The present invention relates to the construction of pressurized tanks of considerable size, such as the protective envelopes of nuclear reactors for nuclear power plants, gas holders and other containment structures having to withstand pressure of the order of 5 atm, and, more particularly to a wall of a pressurized reinforced concrete tank.
One of the main requirements of nuclear power plants is the guarantee of their safety during operation. The most widely used and reliable method of ensuring this requirement is the installation of a nuclear reactor and systems of the first (radioactive) circuit in a sealed protective envelope. In case of rupture of a pipeline or other failure in the first circuit, accompanied by leakage of heat-transfer medium, a gauge pressure is built-up within the protective envelope, and the envelope thus becomes a pressurized tank. It should be noted that not only must the gauge pressure be absorbed by the envelope walls, but sealing of the walls must be ensured.
With the growth of power output of nuclear reactors, the quantity and parameters of heat-transfer media increase, and the pressure developed within the protective envelope in emergency situations also increases.
At present, the main constructional material for protective envelopes of nuclear reactors having a power output of 500 MW and more is prestressed concrete. Envelopes for nuclear reactors which are made of prestressed concrete and which have cylindrical walls, a flat bottom wall and a flat or arcuate covering have found wide application.
The wall concrete is generally prestressed by the use of annular (transverse) and longitudinal reinforcements placed in ducts formed in the wall.

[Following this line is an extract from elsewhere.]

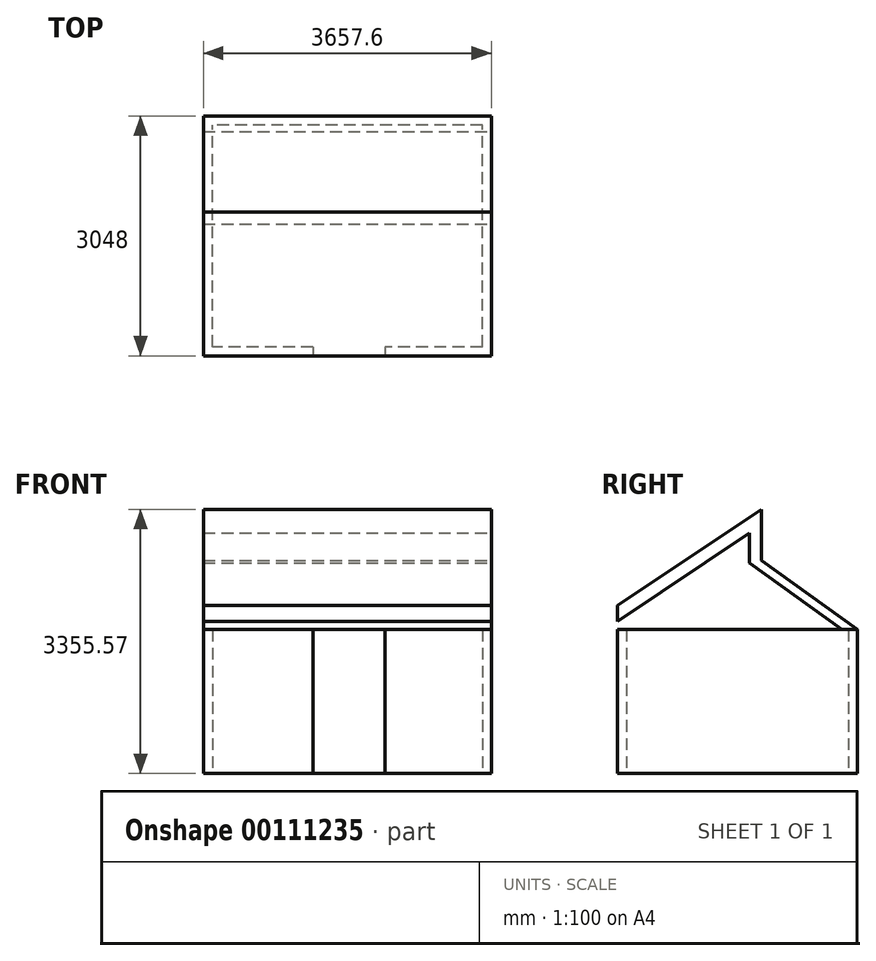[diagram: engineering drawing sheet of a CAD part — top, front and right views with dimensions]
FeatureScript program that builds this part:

The protective envelopes in reactors of nuclear power plants in the USA and Canada have such a construction.
In the known protective envelopes, tensile stresses are developed over the entire cross-section of the wall. These stresses may cause the formation and opening of cracks upon an increase in pressure, and result in an unsealing of the protective envelope. Unsealing of the protective envelope of a nuclear reactor during emergency conditions is extremely dangerous since radioactive pollution of the environment may occur.

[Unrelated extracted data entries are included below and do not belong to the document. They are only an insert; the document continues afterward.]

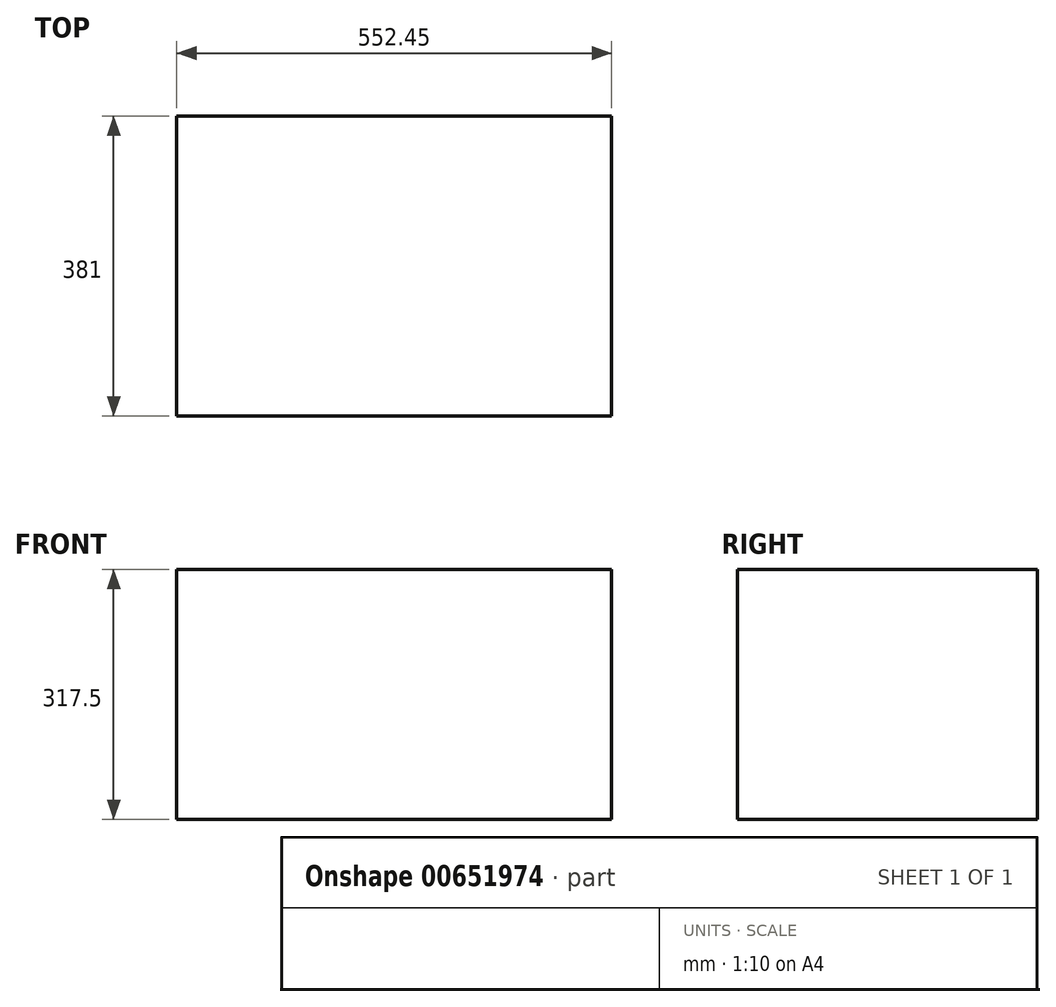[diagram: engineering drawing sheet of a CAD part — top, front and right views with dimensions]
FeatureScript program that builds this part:
annotation { "Feature Type Name" : "Feature", "Feature Type Description" : "" }
export const myFeature = defineFeature(function(context is Context, id is Id, definition is map)
    precondition{}
    {
        {
            var Q0;
            Q0=qCreatedBy(makeId("Top.planeOp"),FACE);
            var sketch = newSketch(context, id + "F0", { "sketchPlane" : qUnion([Q0])});
            skLineSegment(sketch, "E0.bottom", {"start": v(0, 0) * mm, "end": v(552.45, 0) * mm});
            skLineSegment(sketch, "E0.top", {"start": v(0, 381) * mm, "end": v(552.45, 381) * mm});
            skLineSegment(sketch, "E0.left", {"start": v(0, 0) * mm, "end": v(0, 381) * mm});
            skLineSegment(sketch, "E0.right", {"start": v(552.45, 0) * mm, "end": v(552.45, 381) * mm});
            skSolve(sketch);
        }
        {
            var Q0;
            Q0=makeQuery(id+"F0.imprint","IMPRINT",FACE,{"disambiguationData":[TD([[makeQuery(id+"F0.imprint","IMPRINT",EDGE,{"derivedFrom":sQuery(id+"F0.wireOp",EDGE,"E0.bottom")}),1.0]])]});
            extrude(context, id + "F1", {"entities" : qUnion([Q0]), "depth" : 317.5 * mm, "offsetDistance" : 25.4 * mm});
        }
    });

Prestressing of the envelope wall improves the cracking resistance of the structure. However, due to errors in the prediction of maximum pressure value in the tank under emergency conditions, as well as due to other factors, the prestressing cannot completely prevent the cracks from opening.
Known protective envelopes are cast in place. The introduction of industrial methods to the construction of pressurized tanks by using prefabricated reinforced concrete members requires the prestressing of joints between the prefabricated members forming the walls thereof. Prestressed joints tensioned by means of bolt fasteners appear to be most promising since they may be assembled using portable power tools. Known flange bolt joints for joining prefabricated members including flanges and tensioning bolts are rather unsuitable because, in the course of operation, access to the bolts mounted at the inside part of the wall for inspection and tightening is difficult or even absolutely impossible.